A broader, rigorous definition of “content”

This is the very best one, ripped right from Raph’s blog.

It isn’t really usable for the day to day discussions since it doesn’t consider “content” in the same way of the players. But it opens interesting considerations and clarifies many design “nodes”.


Mike Rozak

A comment about having players create content for one another… Content that is not seen as good by players is not content. (However, players that create the content are certainly having fun, and might well consider the act of creation to be content.)

Likewise, adding a generic dungeon with armies of generic monsters is not content.

One (of the many) requirements for new content is that it must be backed up by new systems. Take for example, the gravity gun and physical modelling. It is a new system that has breathed life back into FPSs, and allows all sorts of new content (rooms with things that can fall) that weren’t possible before.

Basically, content is a variation on systems. (Which is what raph said.)

You can only produce so much worthwhile content using a given system without having the player say, “It’s just another fedex quest, except I’m delivering jelly babies instead of flour” or “This monster is really just and orc with a different 3D model.”

The first gravity gun is really fun. The second game finds a few twists for the gun that the first didn’t explore, and it too is fun. All subsequent games using gravity guns are rehashing old territory.

.. Which is also why player-created content is also. Morrowind and NWN provide toolkits that allow users to create their own content. Unfortunately for the skilled players that might be able to produce good content, the skilled Morrowind/NWN content creators squeezed most of the variations (content) out of the engines before the players got a chance at the tools.

Likewise, new IO devices enable new/varied systems, which enable new/varied content. Text + keyboard + floppy = Zork. CD Rom + 256-bit graphics = Myst. 3D accelerator + 32 kbps modem = Everquest.


My notes:

In my tripartite model describing the process of “fun” (which was then validated in Raph’s book) I focused on the concept of “learning” as the essential one.

In the case of the frustration, the “lesson” or pattern to learn is too hard.
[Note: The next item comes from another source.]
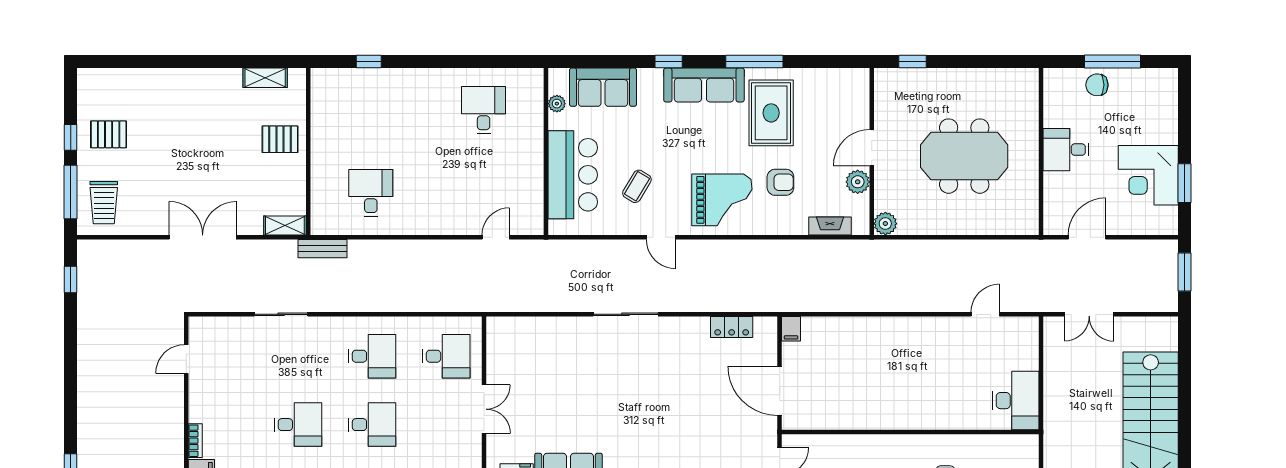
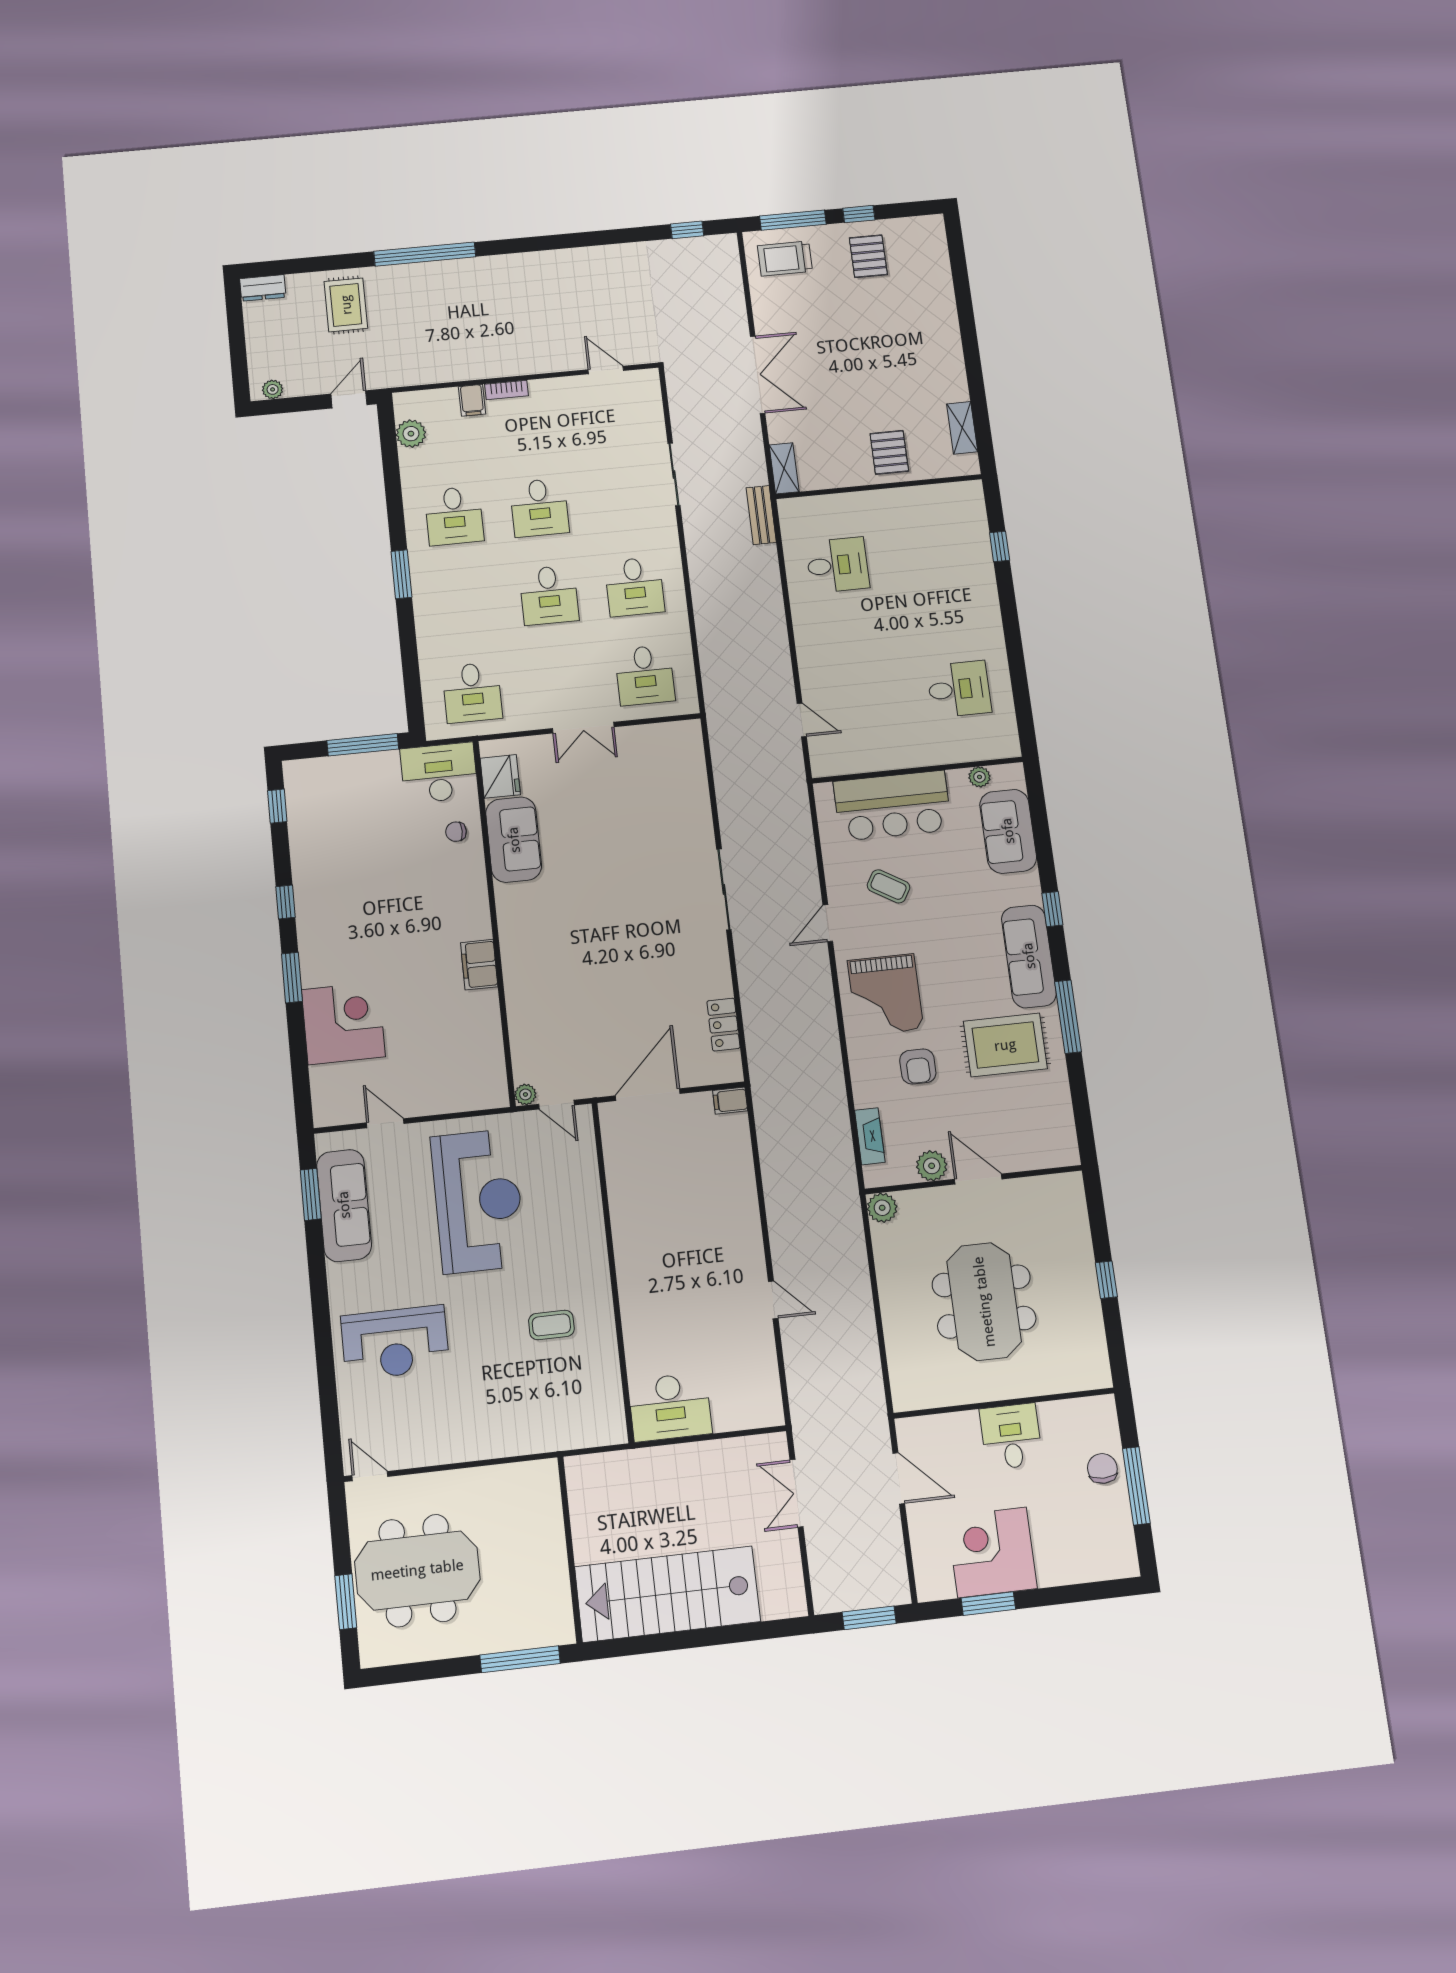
window: (913, 61) -> (1106, 1280), moved
door: (985, 314) -> (773, 1300), moved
The lesson is like a “wall” we have to overcome, but we may lack the tools (the ladder), or the wall is too high for our possibilities, so we crash against it. This is a barrier that denies us the possibility to learn. So the frustration. This is a failure for both the player and the designer. Many of the design discussions about the “death penalty” have their roots on this concept.

In the last case, instead, the lesson is too weak, or already mastered. Too trivial. It becomes predictable and we don’t have fun because we already “grokked” this system. This is the case where the definition of “content” plugs in. My idea is that both the content and the fun have personal components. This is a concept I’ve already vaguely introduced (near the end). We don’t learn just everything. We learn only what we are interested about, what we feel the need to learn. This is why both content and fun are subjective (and strictly tied together). In order to have fun, I need to be interested in what the game is going to teach me. In that precise type of lesson. There must be an acceptance already before. If this interest is not present, we cannot learn and we cannot have fun.

This ties back with the first line: “Content that is not seen as good by players is not content”.

Predictable content can also be not content and the players can cut off entire chunks of a game. For example, while for some players the questing in WoW is content, for other players it’s not. It’s a void. They are bored already after reaching level 20 or so and they do not need to “do every quest in the game” to know that the game has already told everything it had to tell them. There’s a point where you start to anticipate what is going on and what the game will deliver next. An experienced player or a developer get bored way faster at these games because they have gotten better at “pattern matching”.

WoW can have thousands of quests, but the unique patterns it uses are just an handful (kill, collect, fetch, plus all the mechanics about the encounters, rewards and so on). After a while you identify and group them (consciously or not). So they stop to matter as separate entities and lessons. We see past the courtain and discover the mechanical engine behind the apparent magic.